[Forwarding to the list. Please keep the list copied; for one
thing, there is likely to be someone there who has heard of Arch
Linux or pacman, which I have not. This is more of a question
regarding how the packagers for that distro intend for upgrades to
occur, not a bug in PostgreSQL itself.]
Dedanna <dedanna@bjoernvold.com> wrote:
I ran in Arch Linux, from the repos, pacman -Syu, and postgresql
updated. That's all I know. I've successfully downgraded since, to:
pacman -Q postgresql
postgresql 8.4.4-6
The update initially was from regular updates.

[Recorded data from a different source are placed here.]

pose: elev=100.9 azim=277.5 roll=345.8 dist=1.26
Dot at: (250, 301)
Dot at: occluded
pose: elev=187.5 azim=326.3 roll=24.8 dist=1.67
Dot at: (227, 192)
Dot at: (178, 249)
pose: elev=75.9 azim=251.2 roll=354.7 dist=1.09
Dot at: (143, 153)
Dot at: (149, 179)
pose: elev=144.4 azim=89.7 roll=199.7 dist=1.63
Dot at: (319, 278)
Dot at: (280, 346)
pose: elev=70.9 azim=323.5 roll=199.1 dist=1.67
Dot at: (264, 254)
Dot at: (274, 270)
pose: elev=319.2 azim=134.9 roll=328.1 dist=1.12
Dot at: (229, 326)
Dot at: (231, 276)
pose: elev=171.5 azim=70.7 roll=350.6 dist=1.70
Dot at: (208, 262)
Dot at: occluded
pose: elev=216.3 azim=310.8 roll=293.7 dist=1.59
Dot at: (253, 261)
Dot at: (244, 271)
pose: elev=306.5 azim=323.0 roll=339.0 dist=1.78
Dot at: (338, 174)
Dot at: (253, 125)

It was an update I didn't expect, btw - so just ran it and let it
roll like any other.
Loaded up Amarok1 in Arch, where I use it for my musicdb, and found
that postgresql wasn't running that way. I tried to start it
manually, tried rebooting, etc. - nothing worked.
Kevin Grittner wrote:
> "Kim Garren"<dedanna@bjoernvold.com> wrote:
>
>
>> Received update to postgresql 9.0.1-2 yesterday
>>
>
> How? From where? What were you running before?
>
>
>> Once booted, I try to start it manually, with the following
>> result:
>>
>> # /etc/rc.d/postgresql start
>> :: Starting PostgreSQL
>> [BUSY] server starting
>>
>> [DONE]
>>
>
> What is showing for `ps aux | grep postgres` ? What is in the
> logs?
>
>
>> https://bbs.archlinux.org/viewtopic.php?id=107656
>>
>
>
>> https://bugs.archlinux.org/task/21560
>>
>
> Both of these make it sound like you were upgrading from
> PostgreSQL
> 8.4. This requires a database conversion. What technique did you
> use for that? (The more specific you can be about the exact
> steps, the more likely it is that someone will be able to help
you.)
>
>
>> I have lost my music db because of this.
>>
>
> Not unless you deleted your data directory. If you don't back it
> up regularly, it would certainly be wise to do so before a major
> release upgrade. Making a recursive copy of the database data
> directory would be a very good idea right now.